Non-Bash solution. Nice Problem.

Attachments:
Sharygin- 16.pdf (37kb)

Let $P$ $\equiv$ $H_1H_2$ $\cap$ $AB$; $D$, $E$, $F$ be midpoint of $BC$, $CA$, $AB$, resepectively We have: $P_{T_1 / (ABC)}$ = $T_1A^2$ = $\overline{T_1E}$ . $\overline{T_1F}$ = $P_{T_1 / NPC}$, $P_{T_2 / (ABC)}$ = $T_1B^2$ = $\overline{T_1D}$ . $\overline{T_1E}$ = $P_{T_2 / NPC}$, $P_{P / (ABC)}$ = $\overline{PA}$ . $\overline{PB}$ = $\overline{PH_1}$ . $\overline{PH_2}$ = $P_{P / NPC}$ So: $T_1$, $T_2$, $P$ lie on radical axis of ($ABC$) and NPC of $\triangle$ $ABC$ or $AB$, $H_1H_2$, $T_1T_2$ concurrent at $P$

Really Nice Problem! Vrangr wrote: Let $AH_1$ and $BH_2$ be the altitudes of triangle $ABC$. Let the tangent to the circumcircle of $ABC$ at $A$ meet $BC$ at point $S_1$, and the tangent at $B$ meet $AC$ at point $S_2$. Let $T_1$ and $T_2$ be the midpoints of $AS_1$ and $BS_2$ respectively. Prove that $T_1T_2$, $AB$ and $H_1H_2$ concur.
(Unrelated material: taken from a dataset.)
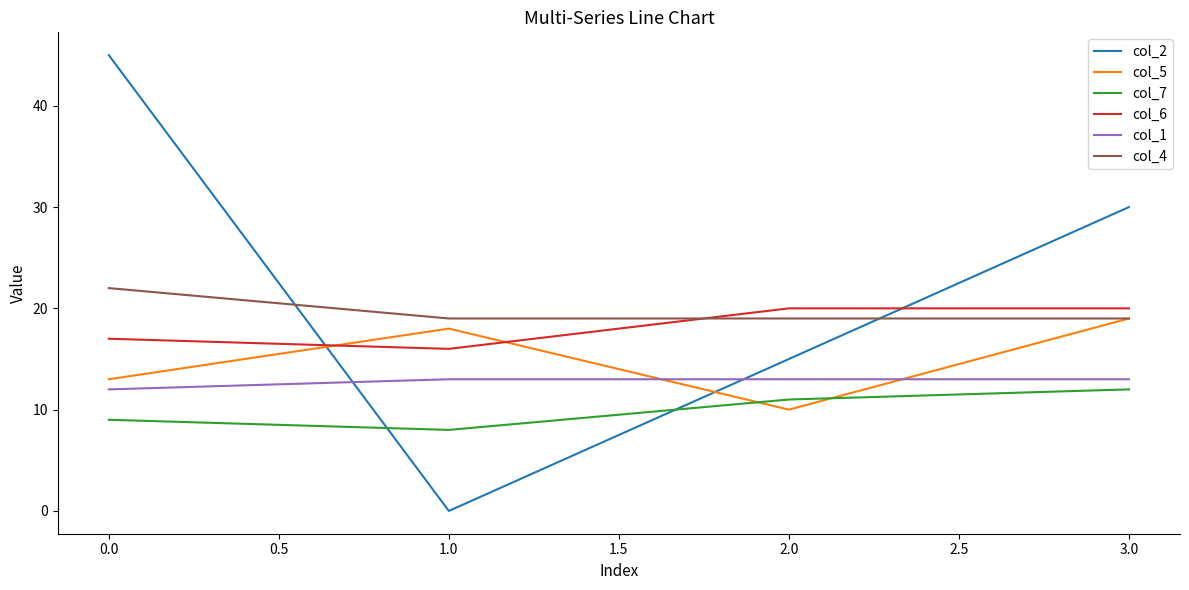

What position from the left is 3.0?

4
Solution:- Notations:- Let $P,Q$ be the $A,B$ Expoint of $\triangle ABC$ respectively, $H_3$ is the foot of altitude from $C$ onto $AB$ and $H$ is the orthocenter of $\triangle ABC$. Claim :-$\overline {Q-T_2-T_1-P}$ Let $QP\cap AS_1=R$. So it suffices to prove that $R\equiv T_1$. For this notice that $H_2H_3\|AS_1$. So, $$-1=(A,C;H_2,Q)\overset{P}{=}(A,S_1;\infty_{H_3H_2},R)\implies\boxed{R\equiv T_1}$$Similarly you get $\overline {P-T_2-Q}$. Hence, $\overline {P-T_1-T_2-Q}$. Let $K$ be the $C-\text{expoint}$ of $\triangle ABC$, So, $\overline{P-Q-K}$ as $\triangle ABC$ and $\triangle H_1H_2H_3$ are perspective, hence by Desargues Theorem we are done. So, $T_1T_2\cap AB\equiv K$ which is the $C-\text{expoint}$ of $\triangle ABC$ so $\overline{H_1-H_2-K}$. Hence, $T_1T_2,AB,H_1H_2$ are concurrent at the $C-\text{expoint}$ of $\triangle ABC$. $\blacksquare$.